Convert the lines of all the rows below into one numbered list, leaving out any blank lines.

- **Input**:
— START —

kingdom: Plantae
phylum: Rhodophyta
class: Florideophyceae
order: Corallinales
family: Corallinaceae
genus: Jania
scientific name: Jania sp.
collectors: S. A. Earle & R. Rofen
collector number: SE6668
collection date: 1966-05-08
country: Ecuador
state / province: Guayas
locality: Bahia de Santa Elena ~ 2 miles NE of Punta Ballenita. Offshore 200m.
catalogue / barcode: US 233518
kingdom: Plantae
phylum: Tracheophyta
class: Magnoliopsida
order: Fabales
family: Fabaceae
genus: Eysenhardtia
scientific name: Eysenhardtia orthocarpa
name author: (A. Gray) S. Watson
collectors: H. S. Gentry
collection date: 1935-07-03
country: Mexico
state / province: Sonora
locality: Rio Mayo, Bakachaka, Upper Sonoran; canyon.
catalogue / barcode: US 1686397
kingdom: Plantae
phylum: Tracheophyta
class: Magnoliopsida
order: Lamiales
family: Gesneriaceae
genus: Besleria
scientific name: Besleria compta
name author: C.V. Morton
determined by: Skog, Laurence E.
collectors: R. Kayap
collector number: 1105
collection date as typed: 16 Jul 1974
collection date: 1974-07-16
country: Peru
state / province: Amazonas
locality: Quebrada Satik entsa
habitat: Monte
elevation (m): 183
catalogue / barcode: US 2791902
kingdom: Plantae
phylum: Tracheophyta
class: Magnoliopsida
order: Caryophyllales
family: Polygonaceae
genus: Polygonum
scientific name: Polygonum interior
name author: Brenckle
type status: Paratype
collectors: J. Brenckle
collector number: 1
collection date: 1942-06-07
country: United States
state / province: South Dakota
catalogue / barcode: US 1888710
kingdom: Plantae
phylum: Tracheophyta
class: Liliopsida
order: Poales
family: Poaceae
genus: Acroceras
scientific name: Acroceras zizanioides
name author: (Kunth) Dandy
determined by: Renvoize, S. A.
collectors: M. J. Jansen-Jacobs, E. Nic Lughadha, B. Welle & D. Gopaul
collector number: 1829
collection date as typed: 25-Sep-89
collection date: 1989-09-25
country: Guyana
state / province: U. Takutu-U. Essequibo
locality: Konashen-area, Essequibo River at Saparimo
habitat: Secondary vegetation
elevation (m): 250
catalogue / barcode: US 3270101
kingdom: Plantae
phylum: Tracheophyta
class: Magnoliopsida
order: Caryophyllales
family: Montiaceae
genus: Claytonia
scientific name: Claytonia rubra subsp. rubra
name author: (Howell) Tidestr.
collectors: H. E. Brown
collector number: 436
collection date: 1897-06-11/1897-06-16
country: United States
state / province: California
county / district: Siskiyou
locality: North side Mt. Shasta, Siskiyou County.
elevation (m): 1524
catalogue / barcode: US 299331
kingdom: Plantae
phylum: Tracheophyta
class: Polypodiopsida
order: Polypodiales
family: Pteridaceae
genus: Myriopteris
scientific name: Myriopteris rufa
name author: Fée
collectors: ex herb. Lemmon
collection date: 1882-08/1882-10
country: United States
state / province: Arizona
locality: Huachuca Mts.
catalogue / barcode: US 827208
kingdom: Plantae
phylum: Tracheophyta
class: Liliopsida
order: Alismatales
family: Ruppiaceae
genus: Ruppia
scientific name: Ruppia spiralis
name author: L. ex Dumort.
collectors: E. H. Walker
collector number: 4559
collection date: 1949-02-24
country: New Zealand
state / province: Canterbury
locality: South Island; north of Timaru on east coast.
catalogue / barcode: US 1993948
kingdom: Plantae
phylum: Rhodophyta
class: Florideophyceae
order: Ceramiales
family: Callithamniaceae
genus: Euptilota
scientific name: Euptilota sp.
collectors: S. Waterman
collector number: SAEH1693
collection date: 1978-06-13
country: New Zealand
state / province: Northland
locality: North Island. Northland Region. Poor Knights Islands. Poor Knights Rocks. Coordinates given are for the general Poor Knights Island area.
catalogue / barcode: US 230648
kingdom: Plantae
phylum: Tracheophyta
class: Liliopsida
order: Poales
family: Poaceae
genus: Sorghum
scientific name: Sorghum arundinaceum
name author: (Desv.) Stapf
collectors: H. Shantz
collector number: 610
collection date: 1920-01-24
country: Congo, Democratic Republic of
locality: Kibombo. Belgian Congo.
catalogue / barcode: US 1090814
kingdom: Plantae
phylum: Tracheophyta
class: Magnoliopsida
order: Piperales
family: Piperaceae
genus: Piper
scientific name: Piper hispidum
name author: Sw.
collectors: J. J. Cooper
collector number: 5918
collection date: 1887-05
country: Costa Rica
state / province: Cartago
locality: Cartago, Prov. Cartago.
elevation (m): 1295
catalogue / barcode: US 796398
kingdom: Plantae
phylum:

— END —

- **Problem solution**:
1. kingdom: Plantae
2. phylum: Rhodophyta
3. class: Florideophyceae
4. order: Corallinales
5. family: Corallinaceae
6. genus: Jania
7. scientific name: Jania sp.
8. collectors: S. A. Earle & R. Rofen
9. collector number: SE6668
10. collection date: 1966-05-08
11. country: Ecuador
12. state / province: Guayas
13. locality: Bahia de Santa Elena ~ 2 miles NE of Punta Ballenita. Offshore 200m.
14. catalogue / barcode: US 233518
15. kingdom: Plantae
16. phylum: Tracheophyta
17. class: Magnoliopsida
18. order: Fabales
19. family: Fabaceae
20. genus: Eysenhardtia
21. scientific name: Eysenhardtia orthocarpa
22. name author: (A. Gray) S. Watson
23. collectors: H. S. Gentry
24. collection date: 1935-07-03
25. country: Mexico
26. state / province: Sonora
27. locality: Rio Mayo, Bakachaka, Upper Sonoran; canyon.
28. catalogue / barcode: US 1686397
29. kingdom: Plantae
30. phylum: Tracheophyta
31. class: Magnoliopsida
32. order: Lamiales
33. family: Gesneriaceae
34. genus: Besleria
35. scientific name: Besleria compta
36. name author: C.V. Morton
37. determined by: Skog, Laurence E.
38. collectors: R. Kayap
39. collector number: 1105
40. collection date as typed: 16 Jul 1974
41. collection date: 1974-07-16
42. country: Peru
43. state / province: Amazonas
44. locality: Quebrada Satik entsa
45. habitat: Monte
46. elevation (m): 183
47. catalogue / barcode: US 2791902
48. kingdom: Plantae
49. phylum: Tracheophyta
50. class: Magnoliopsida
51. order: Caryophyllales
52. family: Polygonaceae
53. genus: Polygonum
54. scientific name: Polygonum interior
55. name author: Brenckle
56. type status: Paratype
57. collectors: J. Brenckle
58. collector number: 1
59. collection date: 1942-06-07
60. country: United States
61. state / province: South Dakota
62. catalogue / barcode: US 1888710
63. kingdom: Plantae
64. phylum: Tracheophyta
65. class: Liliopsida
66. order: Poales
67. family: Poaceae
68. genus: Acroceras
69. scientific name: Acroceras zizanioides
70. name author: (Kunth) Dandy
71. determined by: Renvoize, S. A.
72. collectors: M. J. Jansen-Jacobs, E. Nic Lughadha, B. Welle & D. Gopaul
73. collector number: 1829
74. collection date as typed: 25-Sep-89
75. collection date: 1989-09-25
76. country: Guyana
77. state / province: U. Takutu-U. Essequibo
78. locality: Konashen-area, Essequibo River at Saparimo
79. habitat: Secondary vegetation
80. elevation (m): 250
81. catalogue / barcode: US 3270101
82. kingdom: Plantae
83. phylum: Tracheophyta
84. class: Magnoliopsida
85. order: Caryophyllales
86. family: Montiaceae
87. genus: Claytonia
88. scientific name: Claytonia rubra subsp. rubra
89. name author: (Howell) Tidestr.
90. collectors: H. E. Brown
91. collector number: 436
92. collection date: 1897-06-11/1897-06-16
93. country: United States
94. state / province: California
95. county / district: Siskiyou
96. locality: North side Mt. Shasta, Siskiyou County.
97. elevation (m): 1524
98. catalogue / barcode: US 299331
99. kingdom: Plantae
100. phylum: Tracheophyta
101. class: Polypodiopsida
102. order: Polypodiales
103. family: Pteridaceae
104. genus: Myriopteris
105. scientific name: Myriopteris rufa
106. name author: Fée
107. collectors: ex herb. Lemmon
108. collection date: 1882-08/1882-10
109. country: United States
110. state / province: Arizona
111. locality: Huachuca Mts.
112. catalogue / barcode: US 827208
113. kingdom: Plantae
114. phylum: Tracheophyta
115. class: Liliopsida
116. order: Alismatales
117. family: Ruppiaceae
118. genus: Ruppia
119. scientific name: Ruppia spiralis
120. name author: L. ex Dumort.
121. collectors: E. H. Walker
122. collector number: 4559
123. collection date: 1949-02-24
124. country: New Zealand
125. state / province: Canterbury
126. locality: South Island; north of Timaru on east coast.
127. catalogue / barcode: US 1993948
128. kingdom: Plantae
129. phylum: Rhodophyta
130. class: Florideophyceae
131. order: Ceramiales
132. family: Callithamniaceae
133. genus: Euptilota
134. scientific name: Euptilota sp.
135. collectors: S. Waterman
136. collector number: SAEH1693
137. collection date: 1978-06-13
138. country: New Zealand
139. state / province: Northland
140. locality: North Island. Northland Region. Poor Knights Islands. Poor Knights Rocks. Coordinates given are for the general Poor Knights Island area.
141. catalogue / barcode: US 230648
142. kingdom: Plantae
143. phylum: Tracheophyta
144. class: Liliopsida
145. order: Poales
146. family: Poaceae
147. genus: Sorghum
148. scientific name: Sorghum arundinaceum
149. name author: (Desv.) Stapf
150. collectors: H. Shantz
151. collector number: 610
152. collection date: 1920-01-24
153. country: Congo, Democratic Republic of
154. locality: Kibombo. Belgian Congo.
155. catalogue / barcode: US 1090814
156. kingdom: Plantae
157. phylum: Tracheophyta
158. class: Magnoliopsida
159. order: Piperales
160. family: Piperaceae
161. genus: Piper
162. scientific name: Piper hispidum
163. name author: Sw.
164. collectors: J. J. Cooper
165. collector number: 5918
166. collection date: 1887-05
167. country: Costa Rica
168. state / province: Cartago
169. locality: Cartago, Prov. Cartago.
170. elevation (m): 1295
171. catalogue / barcode: US 796398
172. kingdom: Plantae
173. phylum:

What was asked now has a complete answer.